## [Saved entries]
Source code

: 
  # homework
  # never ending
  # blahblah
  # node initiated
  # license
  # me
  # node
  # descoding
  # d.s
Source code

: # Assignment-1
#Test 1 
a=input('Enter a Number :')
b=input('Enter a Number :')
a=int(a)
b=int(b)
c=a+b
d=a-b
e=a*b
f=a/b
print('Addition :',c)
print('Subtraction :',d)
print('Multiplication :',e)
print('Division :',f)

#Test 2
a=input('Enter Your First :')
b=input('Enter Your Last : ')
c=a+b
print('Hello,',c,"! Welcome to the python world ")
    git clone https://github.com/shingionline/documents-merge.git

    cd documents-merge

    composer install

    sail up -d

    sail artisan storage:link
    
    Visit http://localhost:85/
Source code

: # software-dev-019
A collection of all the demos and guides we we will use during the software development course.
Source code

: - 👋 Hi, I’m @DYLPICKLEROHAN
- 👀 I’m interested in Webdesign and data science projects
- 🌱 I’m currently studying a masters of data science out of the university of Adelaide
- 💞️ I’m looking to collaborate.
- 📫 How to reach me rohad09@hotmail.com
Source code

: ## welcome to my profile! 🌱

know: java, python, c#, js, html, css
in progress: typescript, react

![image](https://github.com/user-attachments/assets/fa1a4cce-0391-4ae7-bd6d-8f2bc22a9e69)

## [Problem statement]
Look above for the line with "b=input('Enter a Number :')"; retype exactly that line, every line after it up to the line with "in progress: typescript, react", and that line too, nothing else.

## [Result of this exercise]
b=input('Enter a Number :')
a=int(a)
b=int(b)
c=a+b
d=a-b
e=a*b
f=a/b
print('Addition :',c)
print('Subtraction :',d)
print('Multiplication :',e)
print('Division :',f)

#Test 2
a=input('Enter Your First :')
b=input('Enter Your Last : ')
c=a+b
print('Hello,',c,"! Welcome to the python world ")
    git clone https://github.com/shingionline/documents-merge.git

    cd documents-merge

    composer install

    sail up -d

    sail artisan storage:link
    
    Visit http://localhost:85/
Source code

: # software-dev-019
A collection of all the demos and guides we we will use during the software development course.
Source code

: - 👋 Hi, I’m @DYLPICKLEROHAN
- 👀 I’m interested in Webdesign and data science projects
- 🌱 I’m currently studying a masters of data science out of the university of Adelaide
- 💞️ I’m looking to collaborate.
- 📫 How to reach me rohad09@hotmail.com
Source code

: ## welcome to my profile! 🌱

know: java, python, c#, js, html, css
in progress: typescript, react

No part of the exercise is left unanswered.